En réfléchissant au rôle que devrait avoir une telle manifestation publique, nous nous sommes laissés aller à notre penchant pour les œuvres contemporaines qui sortent des «tours d’ivoire» que sont parfois les musées ou les galeries, pour toutes ces expositions dites «hors-les-murs». Ce type d’œuvres buissonnières a bien peu de traits communs, malgré les apparences, avec les œuvres dites de «commande publique». En fait, les précédents seraient plutôt à chercher du côté de certains projets éphémères, souvent discrets, mais qui sont restés dans la mémoire de ceux qui les ont visités.

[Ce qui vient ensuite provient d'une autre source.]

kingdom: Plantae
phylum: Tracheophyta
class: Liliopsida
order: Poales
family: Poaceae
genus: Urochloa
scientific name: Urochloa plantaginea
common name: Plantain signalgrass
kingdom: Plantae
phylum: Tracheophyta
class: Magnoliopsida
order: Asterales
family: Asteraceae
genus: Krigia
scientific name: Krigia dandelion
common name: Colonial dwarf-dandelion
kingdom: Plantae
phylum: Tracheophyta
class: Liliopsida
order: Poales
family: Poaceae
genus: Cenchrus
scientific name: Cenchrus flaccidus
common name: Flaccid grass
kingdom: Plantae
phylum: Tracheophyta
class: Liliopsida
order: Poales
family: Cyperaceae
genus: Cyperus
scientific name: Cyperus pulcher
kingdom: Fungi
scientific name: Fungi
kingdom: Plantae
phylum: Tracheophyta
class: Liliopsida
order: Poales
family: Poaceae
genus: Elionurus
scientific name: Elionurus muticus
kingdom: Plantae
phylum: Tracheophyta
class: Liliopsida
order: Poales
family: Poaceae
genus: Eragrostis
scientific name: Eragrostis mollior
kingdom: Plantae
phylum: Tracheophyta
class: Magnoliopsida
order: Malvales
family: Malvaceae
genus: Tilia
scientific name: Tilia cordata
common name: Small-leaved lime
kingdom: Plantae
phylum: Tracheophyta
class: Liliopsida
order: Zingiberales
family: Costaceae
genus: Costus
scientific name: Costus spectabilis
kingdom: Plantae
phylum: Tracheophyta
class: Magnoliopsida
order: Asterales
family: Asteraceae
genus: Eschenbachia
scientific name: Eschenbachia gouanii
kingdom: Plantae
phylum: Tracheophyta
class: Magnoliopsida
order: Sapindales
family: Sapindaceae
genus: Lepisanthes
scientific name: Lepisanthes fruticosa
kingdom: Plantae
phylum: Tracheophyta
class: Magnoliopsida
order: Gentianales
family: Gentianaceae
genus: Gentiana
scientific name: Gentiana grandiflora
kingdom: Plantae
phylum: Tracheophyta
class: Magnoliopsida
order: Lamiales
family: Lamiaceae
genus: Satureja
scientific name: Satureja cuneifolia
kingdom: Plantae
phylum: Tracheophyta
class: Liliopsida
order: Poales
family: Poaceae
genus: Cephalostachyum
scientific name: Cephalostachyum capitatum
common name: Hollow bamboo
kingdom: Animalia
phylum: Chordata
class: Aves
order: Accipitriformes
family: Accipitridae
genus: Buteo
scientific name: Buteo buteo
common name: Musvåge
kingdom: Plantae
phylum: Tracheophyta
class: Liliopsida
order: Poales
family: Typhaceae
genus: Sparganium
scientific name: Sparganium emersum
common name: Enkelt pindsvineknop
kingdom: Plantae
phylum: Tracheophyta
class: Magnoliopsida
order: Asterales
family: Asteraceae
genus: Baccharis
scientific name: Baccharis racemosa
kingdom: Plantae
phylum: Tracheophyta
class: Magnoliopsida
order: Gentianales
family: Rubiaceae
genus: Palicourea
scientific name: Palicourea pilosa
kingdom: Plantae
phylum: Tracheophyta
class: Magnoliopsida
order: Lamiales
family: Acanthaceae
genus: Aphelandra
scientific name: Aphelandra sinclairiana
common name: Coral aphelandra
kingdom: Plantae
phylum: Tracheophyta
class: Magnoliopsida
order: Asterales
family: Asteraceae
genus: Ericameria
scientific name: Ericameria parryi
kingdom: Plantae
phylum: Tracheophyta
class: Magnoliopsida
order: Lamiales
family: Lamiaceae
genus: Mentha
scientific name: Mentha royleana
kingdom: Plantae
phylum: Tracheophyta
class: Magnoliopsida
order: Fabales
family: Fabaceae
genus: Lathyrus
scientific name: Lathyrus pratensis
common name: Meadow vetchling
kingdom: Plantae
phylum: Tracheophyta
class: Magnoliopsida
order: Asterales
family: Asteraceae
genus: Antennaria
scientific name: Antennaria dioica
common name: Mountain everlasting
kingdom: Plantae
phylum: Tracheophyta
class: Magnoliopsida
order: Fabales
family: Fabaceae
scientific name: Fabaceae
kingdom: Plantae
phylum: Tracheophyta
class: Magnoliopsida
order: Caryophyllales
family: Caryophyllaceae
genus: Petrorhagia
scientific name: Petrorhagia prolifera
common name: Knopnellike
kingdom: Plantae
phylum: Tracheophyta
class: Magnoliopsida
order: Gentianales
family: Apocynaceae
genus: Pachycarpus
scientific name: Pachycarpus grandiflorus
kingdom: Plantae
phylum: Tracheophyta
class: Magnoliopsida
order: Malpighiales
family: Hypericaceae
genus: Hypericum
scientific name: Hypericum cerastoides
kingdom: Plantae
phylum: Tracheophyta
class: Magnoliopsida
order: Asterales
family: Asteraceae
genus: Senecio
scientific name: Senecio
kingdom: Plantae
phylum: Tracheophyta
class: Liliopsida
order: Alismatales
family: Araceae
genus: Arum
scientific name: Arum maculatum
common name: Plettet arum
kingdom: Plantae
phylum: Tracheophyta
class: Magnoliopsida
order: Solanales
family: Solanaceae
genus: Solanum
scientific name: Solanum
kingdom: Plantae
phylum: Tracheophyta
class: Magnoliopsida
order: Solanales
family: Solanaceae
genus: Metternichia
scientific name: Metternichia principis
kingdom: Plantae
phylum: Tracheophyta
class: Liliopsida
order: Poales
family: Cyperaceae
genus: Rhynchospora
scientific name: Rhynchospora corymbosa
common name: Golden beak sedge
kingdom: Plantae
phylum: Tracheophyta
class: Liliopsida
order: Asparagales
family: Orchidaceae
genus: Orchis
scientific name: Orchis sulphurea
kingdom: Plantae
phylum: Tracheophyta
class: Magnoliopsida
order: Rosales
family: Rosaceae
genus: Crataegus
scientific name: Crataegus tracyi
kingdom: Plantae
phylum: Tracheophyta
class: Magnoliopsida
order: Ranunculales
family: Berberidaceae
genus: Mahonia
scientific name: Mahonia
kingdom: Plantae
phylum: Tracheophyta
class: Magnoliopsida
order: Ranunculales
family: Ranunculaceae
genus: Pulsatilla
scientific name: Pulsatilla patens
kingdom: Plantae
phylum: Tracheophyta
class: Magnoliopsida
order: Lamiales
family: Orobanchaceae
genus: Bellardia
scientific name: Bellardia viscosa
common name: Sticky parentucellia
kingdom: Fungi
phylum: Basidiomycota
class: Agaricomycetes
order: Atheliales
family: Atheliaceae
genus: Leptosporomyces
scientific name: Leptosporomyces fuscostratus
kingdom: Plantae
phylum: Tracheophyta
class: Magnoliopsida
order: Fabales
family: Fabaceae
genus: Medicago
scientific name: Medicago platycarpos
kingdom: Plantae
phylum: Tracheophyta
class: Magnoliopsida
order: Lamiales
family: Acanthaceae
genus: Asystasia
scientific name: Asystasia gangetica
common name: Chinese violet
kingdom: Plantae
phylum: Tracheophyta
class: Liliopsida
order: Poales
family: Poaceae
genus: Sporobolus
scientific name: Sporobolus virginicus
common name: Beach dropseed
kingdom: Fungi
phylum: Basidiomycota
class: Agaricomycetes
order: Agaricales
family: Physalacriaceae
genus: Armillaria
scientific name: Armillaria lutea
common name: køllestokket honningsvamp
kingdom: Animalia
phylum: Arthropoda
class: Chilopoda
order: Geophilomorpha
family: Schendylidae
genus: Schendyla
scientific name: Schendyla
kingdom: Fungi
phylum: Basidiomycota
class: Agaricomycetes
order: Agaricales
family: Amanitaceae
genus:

On peut penser d’abord aux remarquables interventions du duo Lyne Lapointe et Martha Fleming, qui se sont échelonnées entre 1982 et 1995, à Montréal et ailleurs dans le monde, dans des espaces aussi chargés émotivement et historiquement qu’une ancienne caserne de pompiers, un ancien bureau de poste ou un ancien théâtre, entre autres. On pense aussi à l’exposition Fictions, en 1989, où le conservateur français Jérôme Sans avait proposé à vingt-cinq artistes prestigieux d’occuper pendant trois mois les espaces publics de l’Aéroport international de Mirabel, de se fondre dans cet espace en jouant avec ses infrastructures. Il y eut aussi quelques réussites du côté de Québec (Paysages verticaux, Chambres d’hôtel...) et, pour ce qui concerne l’étranger, faut-il rappeler que l’événement Chambres d’amis, organisé en 1986 par Jan Hoet dans une cinquantaine de maisons et d’appartements privés de la ville de Gand, demeure une des expositions phares du XXe siècle, tandis que, de l’avis de la très grande majorité des visiteurs (dont j'étais), les morceaux les plus stimulants du gigantesque Skulptur Projekte in Münster, en 1987, restent les œuvres éphémères et in situ.